I think the C++ Standard specifies the minimum size, and the range of values that each integer type must be able to represent. I don't believe the standard speaks specifically to any of the constraints you list.
I think those are all implementation details.
I think it would be odd to find a C++ implementation that used more than a single bit to hold the sign, and not use a 0 for positive and 1 for negative. But I don't think the C++ Standard specifically requires it.
The C++ Standard is based in particularly on the C Standard where there is written (6.2.6.2 Integer types)
2 For signed integer types, the bits of the object representation
shall be divided into three groups: value bits, padding bits, and the
sign bit. There need not be any padding bits; signed char shall not
have any padding bits. There shall be exactly one sign bit.....
The requirement that there be exactly one sign bit means that it must be possible to identify a bit which is set for all negative numbers, and clear for all non-negative numbers. An implementation may include within an "int" any number of padding bits, impose arbitrary restrictions on their values, and treat as trap representations any bit patterns that violate those requirements, provided that all calculations that yield defined integer values produce bit patterns that the implementation will accept.

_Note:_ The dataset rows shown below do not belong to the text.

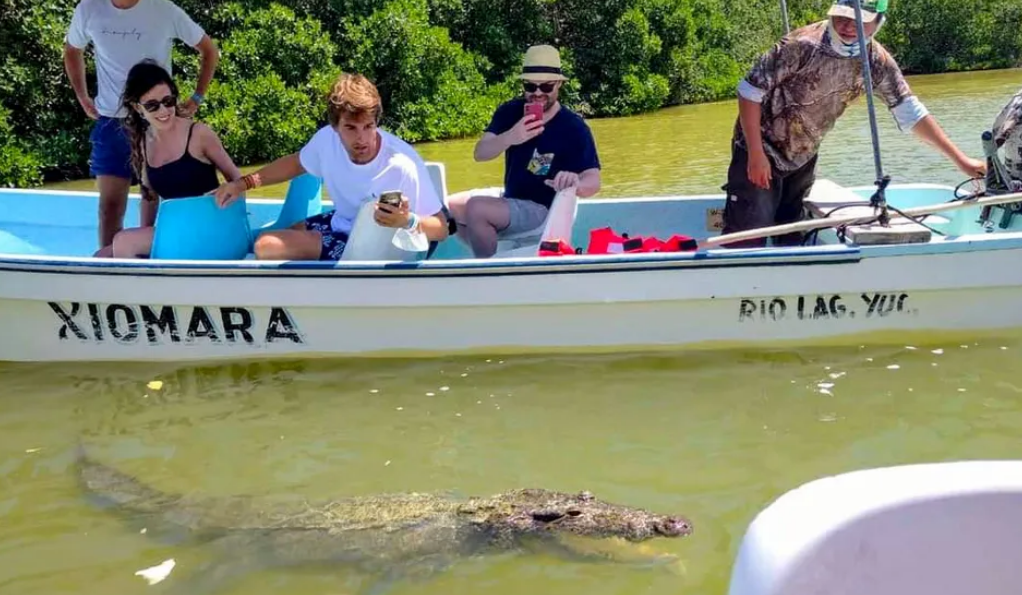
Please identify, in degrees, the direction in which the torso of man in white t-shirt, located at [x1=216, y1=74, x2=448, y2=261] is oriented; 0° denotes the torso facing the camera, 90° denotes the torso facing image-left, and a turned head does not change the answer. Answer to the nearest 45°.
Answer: approximately 0°

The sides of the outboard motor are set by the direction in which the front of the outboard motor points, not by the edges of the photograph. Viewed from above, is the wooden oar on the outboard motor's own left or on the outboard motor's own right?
on the outboard motor's own left

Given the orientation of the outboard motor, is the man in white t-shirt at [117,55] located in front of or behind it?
in front

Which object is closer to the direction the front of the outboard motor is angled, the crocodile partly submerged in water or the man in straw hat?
the man in straw hat

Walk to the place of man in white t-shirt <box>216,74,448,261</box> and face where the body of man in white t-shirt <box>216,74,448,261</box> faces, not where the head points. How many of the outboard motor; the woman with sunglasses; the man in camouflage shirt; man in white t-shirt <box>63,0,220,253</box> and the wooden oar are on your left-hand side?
3

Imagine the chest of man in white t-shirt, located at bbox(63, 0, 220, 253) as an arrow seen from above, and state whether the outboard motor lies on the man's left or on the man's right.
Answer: on the man's left

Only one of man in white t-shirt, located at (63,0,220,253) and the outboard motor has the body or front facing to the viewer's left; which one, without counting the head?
the outboard motor

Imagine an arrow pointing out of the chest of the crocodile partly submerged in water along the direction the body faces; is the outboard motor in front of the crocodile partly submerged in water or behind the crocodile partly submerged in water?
in front

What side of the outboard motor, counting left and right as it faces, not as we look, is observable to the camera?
left

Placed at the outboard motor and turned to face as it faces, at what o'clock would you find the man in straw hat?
The man in straw hat is roughly at 11 o'clock from the outboard motor.

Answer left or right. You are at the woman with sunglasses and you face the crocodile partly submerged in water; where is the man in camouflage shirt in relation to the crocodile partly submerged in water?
left
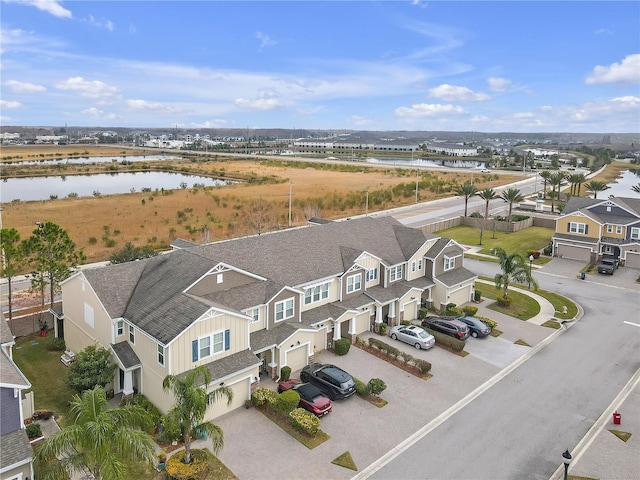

For example, an implementation could store "int" as two 16-bit words and specifies that the MSB of of the first word is the sign bit. Such an implementation could write 0-14 of the first word match the sign bit and
trap when reading any value where they don't, or make those bits match bits
1-15 of the second word (likewise trapping), or could write arbitrary values
to those bits and ignore them when reading, or do just about anything else
with them. If an implementation always wrote the top word as all ones or
all zero, any bit could be designated the "sign bit" and it wouldn't matter;
the rest would all be "padding bits".
The requirement that there be a single sign bit would mainly rule out
implementations where e.g. positive numbers may arbitrarily be represented
as bit pattern 00 or 11, and negative numbers as 01 or 10. On such an
implementation, it would be necessary to examine two bits rather than one
to determine whether a number was negative or non-negative.